▶ _DIRECTIONS FOR THIS TASK_: Transcribe the data in full and exactly, omitting any pictures.

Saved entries
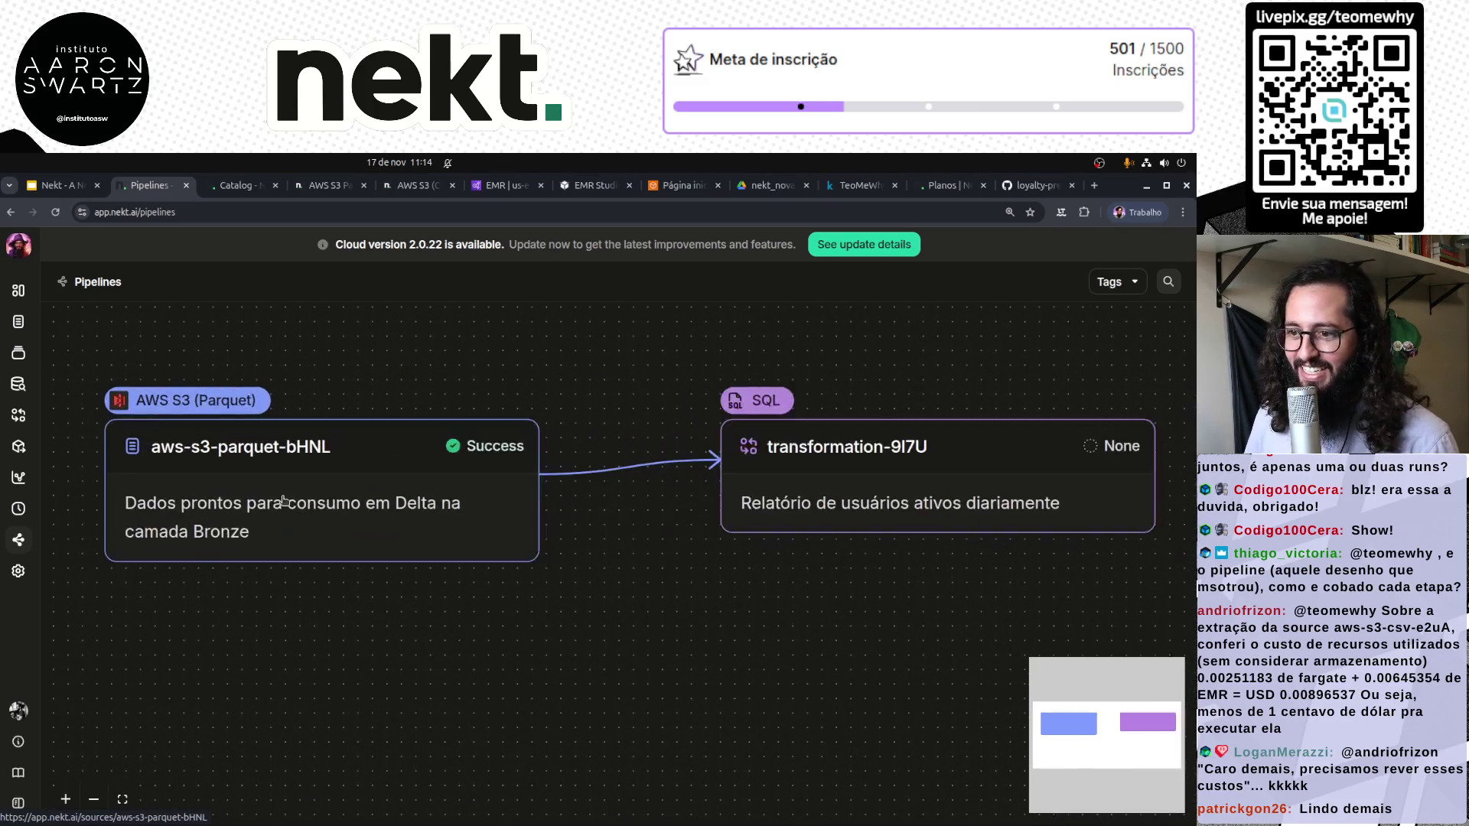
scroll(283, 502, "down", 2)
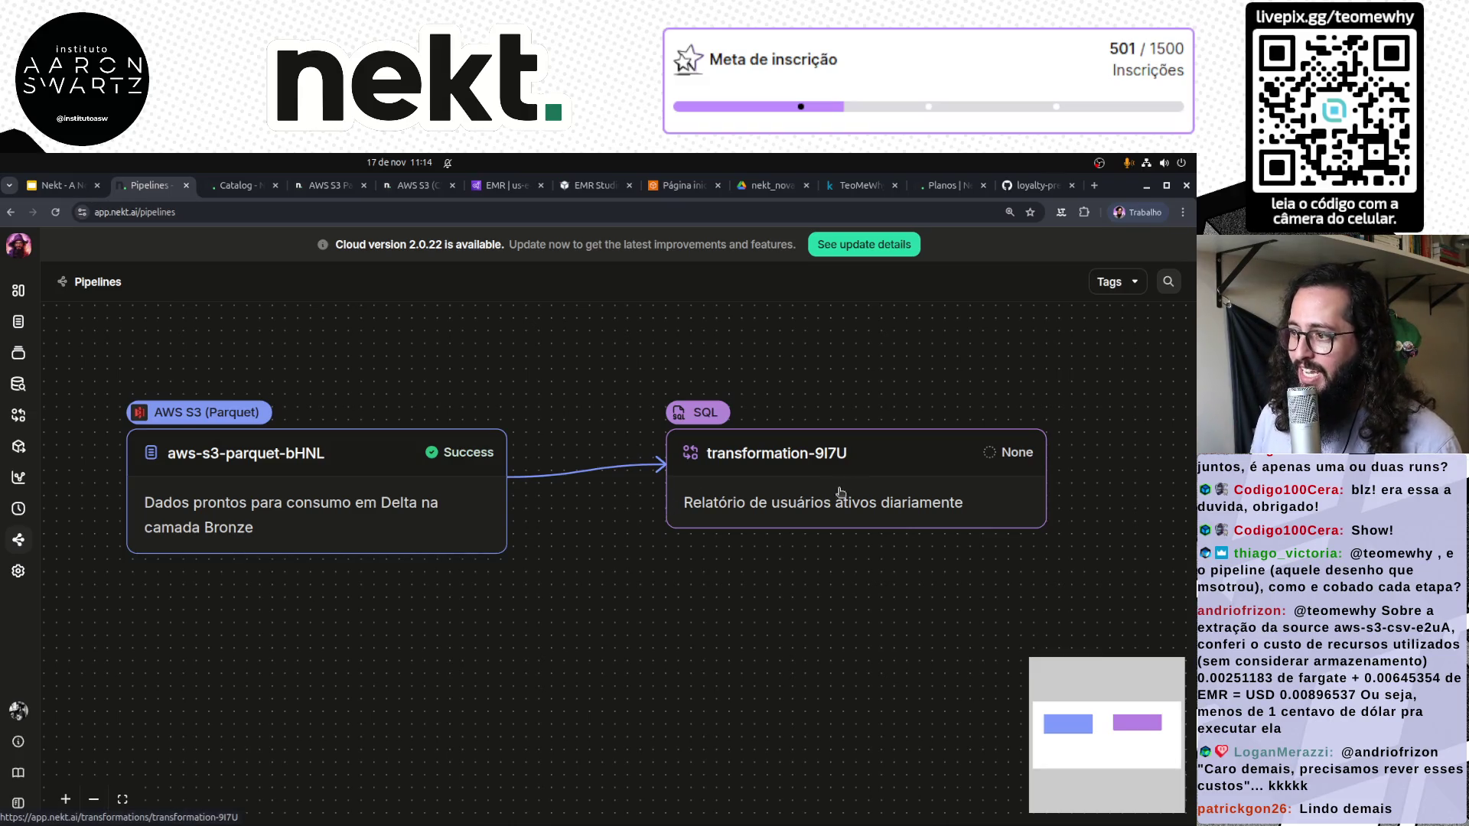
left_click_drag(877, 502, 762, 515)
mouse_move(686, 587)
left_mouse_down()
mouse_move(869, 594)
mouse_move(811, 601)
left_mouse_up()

▶ _ANSWER SECTION_:
scroll(283, 502, "down", 2)
left_click_drag(877, 502, 762, 515)
mouse_move(686, 587)
left_mouse_down()
mouse_move(869, 594)
mouse_move(811, 601)
left_mouse_up()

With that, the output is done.